NotTakenUsername · 14/07/2018 10:38

“I certainly wouldn’t be able to promise to get away early becuase my h had a hangover.”

So presumably you wouldn’t offer. If you offered knowing that you certainly wouldn’t be able to promise to get away early becuase yoyr h had a hangover, you would run the risk of being flaky.

Nicknacky · 14/07/2018 10:41

I would offer to try for something important but not a hangover. But that offer wouldn’t be a definite, like the op’s husband.

It’s not set in stone.

He probably realised after he offered how ridiculous it was and was more worried about looking flaky to his boss and colleagues!

NotTakenUsername · 14/07/2018 10:54

You’re right. That’s probably exactly what happened... Hmm

Nicknacky · 14/07/2018 10:56

Who knows but I would be laughed out of work if I had asked to do this and I imagine most workplaces would do the same.
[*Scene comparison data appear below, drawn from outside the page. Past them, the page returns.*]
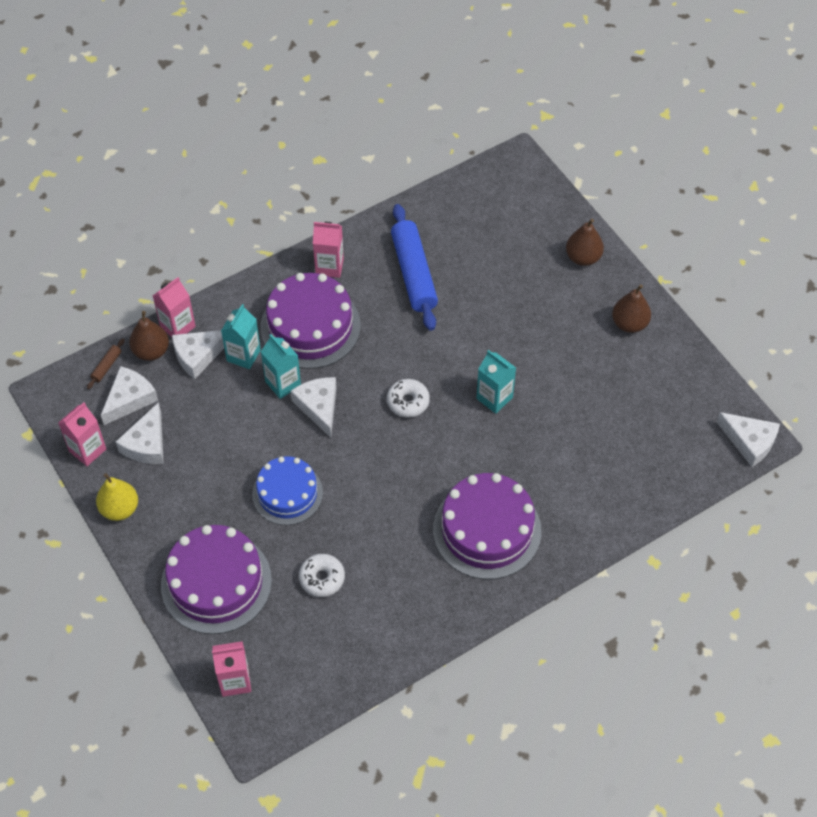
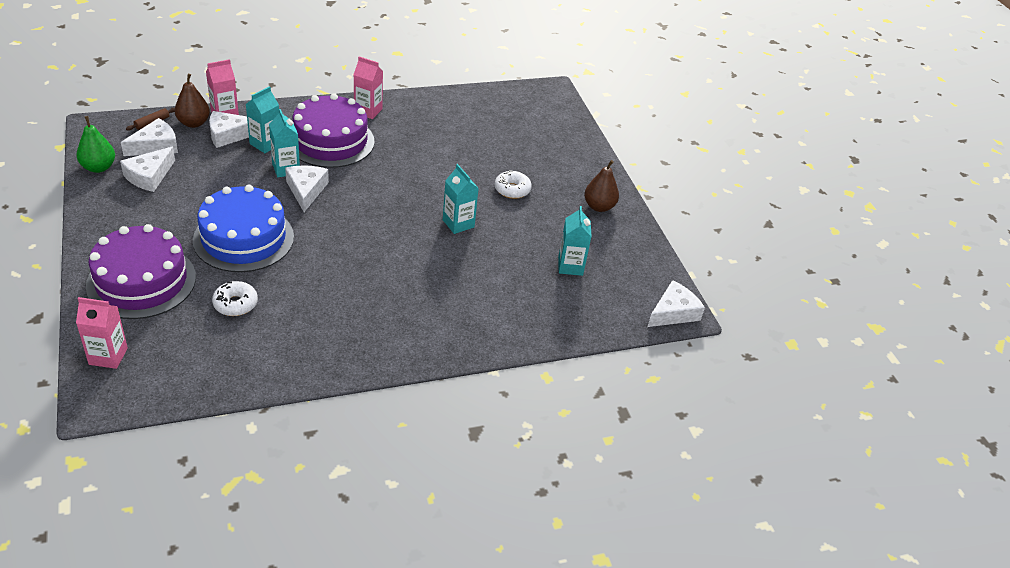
camera: 10 degrees right, 15 degrees down
pink carton [58,402,106,466] -> green pear [76,116,115,173]
yellow pear [96,473,138,521] -> none
blue cake [252,456,323,525] -> blue cake [193,185,294,272], size x1.51
white donut [387,379,430,417] -> white donut moved to [495,170,532,199]
blue rolling pin [391,204,438,331] -> none
purple cake [433,473,542,579] -> none
brown pear [566,219,604,266] -> none
white cheese [717,412,780,467] -> white cheese turned 90 degrees counterclockwise [648,280,705,327]
none -> turquoise carton [558,206,592,276]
MadeForThis · 14/07/2018 11:44

He offered to finish work early in case you were hungover.

You weren't hungover.

He was offered an opportunity to do a work activity.

You weren't hungover.

You didn't need him

He is doing the work activity

I would have done the same.

RestingBitchFaced · 14/07/2018 13:50

Just have an early night on the Friday - what a big fuss about nothing!